▸ DATA SEGMENT:
-- Opening Marker --

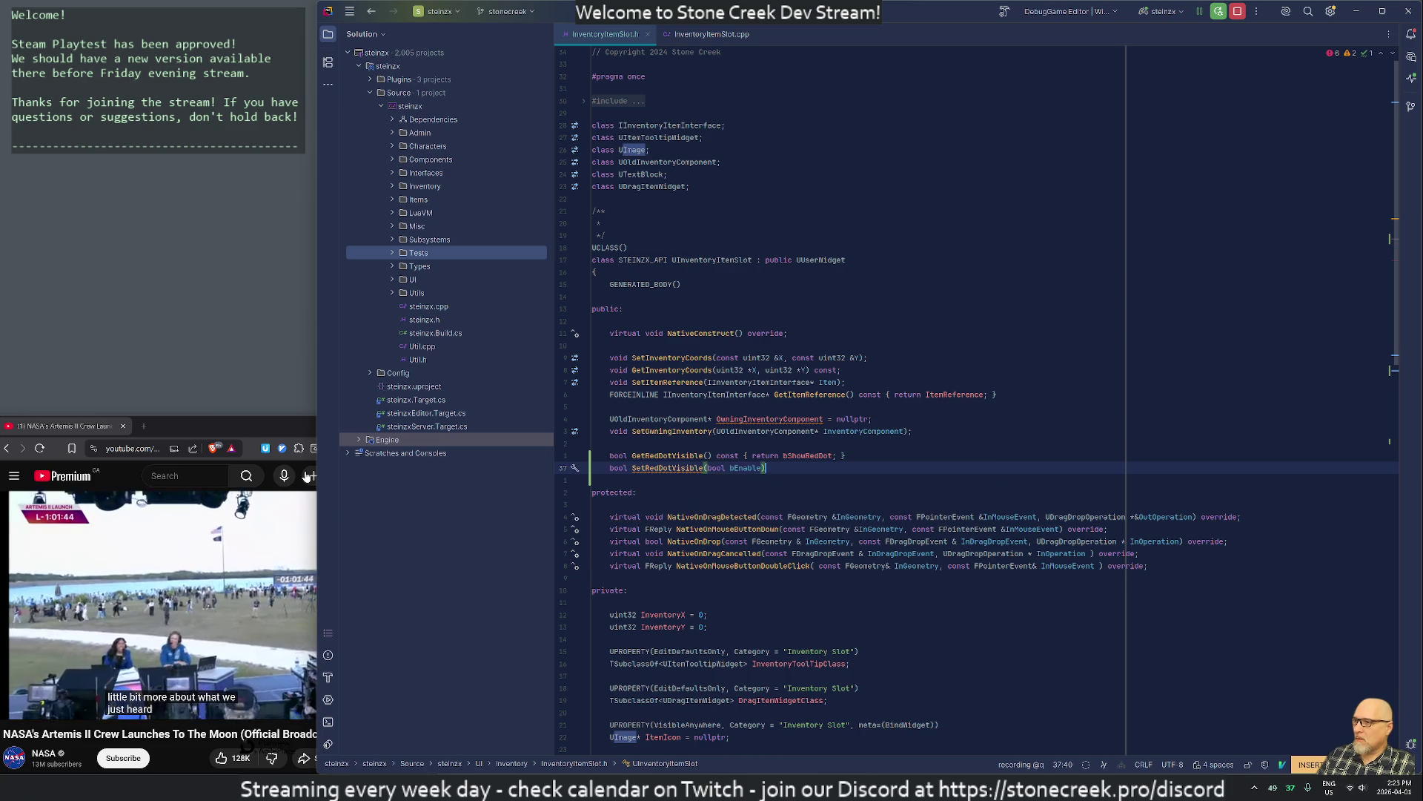
pyautogui.write(';')
pyautogui.press('Return')
pyautogui.press('Escape')
pyautogui.press('d')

-- Closing Marker --

▸ TASK REQUIREMENTS:
Produce the full material again verbatim, with the pictures dropped.

▸ EXERCISE ANSWER:
pyautogui.write(';')
pyautogui.press('Return')
pyautogui.press('Escape')
pyautogui.press('d')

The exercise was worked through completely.